The observeEvent Shiny method defines a code block to be
run whenever some input value changes. The following code snippet
restarts a tour using a random basis:
observeEvent(input$restart_random,
{
p <- length(input$variables)
b <- matrix(runif(2*p), p, 2)
rv$tour <-
new_tour(as.matrix(rv$d[input$variables]),
choose_tour(input$type,
input$guidedIndex,
c(rv$class[[1]])), b)
})
The projections are calculated using the tour object in an
observe() environment, which re-executes the code whenever
it is invalidated. The invalidation is either by a change in reactive
value inside the code block, or we can schedule a re-execution by
explicitly invalidating the observer after a selected interval using
invalidateLater(). The projections are calculated using the
following code block:
observe({
if (length(rv$mat[1, ]) < 3) {
session$sendCustomMessage(type = "debug",
message = "Error: Need >2 variables.")
}
aps <- rv$aps
tour <- rv$tour
step <- rv$tour(aps / fps)
invalidateLater(1000 / fps)
j <- center(rv$mat %*% step$proj)
j <- cbind(j, class = rv$class)
colnames(j) <- NULL
session$sendCustomMessage(type = "data",
message = list(d = toJSON(data.frame(pL=rv$pLabel[,1], x=j[,2],
y=j[,1], c=j[,3])),
a = toJSON(data.frame(n=rv$vars, y=step$proj[,1],
x=step$proj[,2]))))
})
You can try the app yourself using this code:
devtools::install_github("uschiLaa/tourrGUID3")
library(tourrGUID3)
launchApp(system.file("extdata", "geozoo.csv", package = "tourrGUID3"))
Fixing bugs in the JavaScript code can be cumbersome, as R and Shiny will not report any errors. Tracing JavaScript errors can be done when using the JavaScript console in the web browser. For example, in Google Chrome the console can be accessed via the “Developer Tools” option found under “Moore Tools” in the control menu. Typical errors that we encountered were version dependent syntax in D3, e.g. for axis definitions or scaling.
The D3 canvas makes for smooth drawing and re-drawing of the data projections. Adding a GUI around the display is straightforward with the Shiny package, e.g. control elements such as stop/go, increase/decrease speed, change tour type, add/remove variables from the mix.

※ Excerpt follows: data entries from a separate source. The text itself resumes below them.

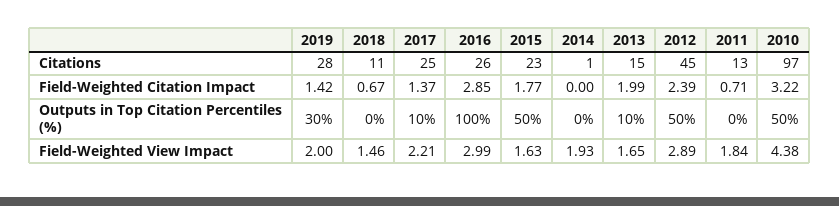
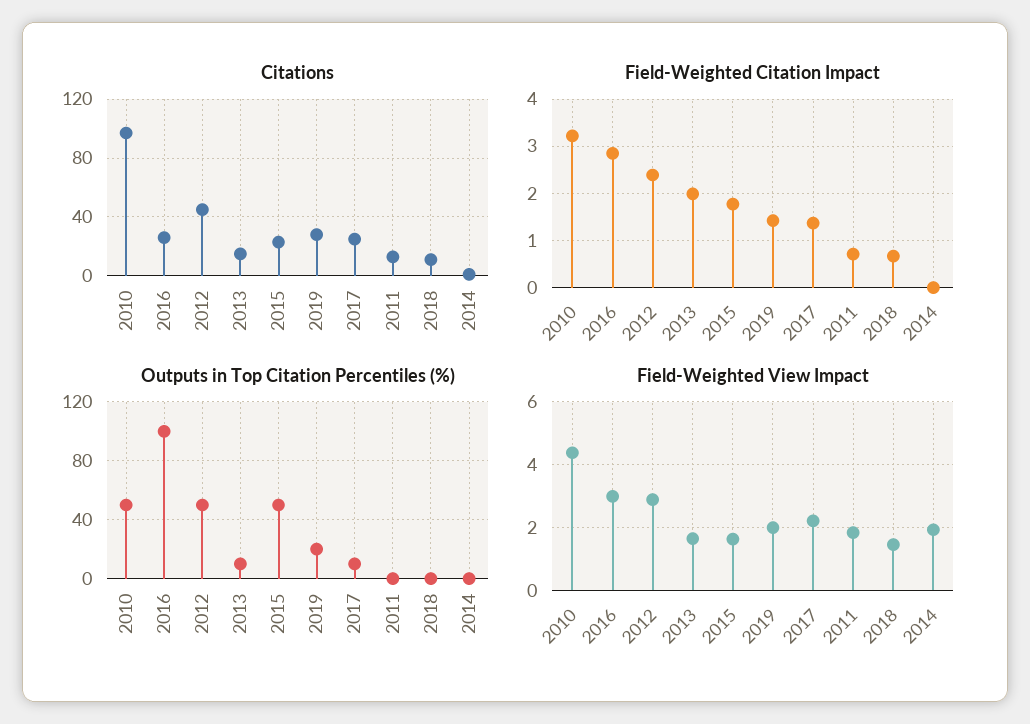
  {
    "Citations": {
      "2019": 28,
      "2018": 11,
      "2017": 25,
      "2016": 26,
      "2015": 23,
      "2014": 1,
      "2013": 15,
      "2012": 45,
      "2011": 13,
      "2010": 97
    },
    "Field-Weighted Citation Impact": {
      "2019": 1.42,
      "2018": 0.67,
      "2017": 1.37,
      "2016": 2.85,
      "2015": 1.77,
      "2014": 0,
      "2013": 1.99,
      "2012": 2.39,
      "2011": 0.71,
      "2010": 3.22
    },
    "Outputs in Top Citation Percentiles (%)": {
-     "2019": 30,
+     "2019": 20,
      "2018": 0,
      "2017": 10,
      "2016": 100,
      "2015": 50,
      "2014": 0,
      "2013": 10,
      "2012": 50,
      "2011": 0,
      "2010": 50
    },
    "Field-Weighted View Impact": {
      "2019": 2,
      "2018": 1.46,
      "2017": 2.21,
      "2016": 2.99,
      "2015": 1.63,
      "2014": 1.93,
      "2013": 1.65,
      "2012": 2.89,
      "2011": 1.84,
      "2010": 4.38
    }
  }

The main disadvantage is that the speed is inconsistent, as server and client play tag to keep up with each other, and the display cannot handle many observations. Noticeable slow down was oberved with 2000 points, the main reason being the rendering time required for the large number of SVG circle elements. The situation can be improved when using a single HTML5 canvas element to draw the scatter points, significantly reducing the rendering time.
Another disadvantage is that the displays needs to be coded anew. D3 provides mostly primitives, and example code, to make scatterplots, and contours, but the data displays all need to be coded again.
The custom message tools from Shiny provide a way to share a tour path with the D3 renderer, and embed it in a Shiny GUI providing controls such as stop/go, increase/decrease speed, change tour type, add/remove variables. However, the approach doesn’t provide the smooth motion that is needed for easy display of projections, and is slow for large numbers of observations.
The code is available at https://github.com/uschiLaa/tourrGUID3, and the source material for this paper is available at https://github.com/dicook/paper-tourrd3.
Thanks to Yihui Xie for pointing out the custom message tools.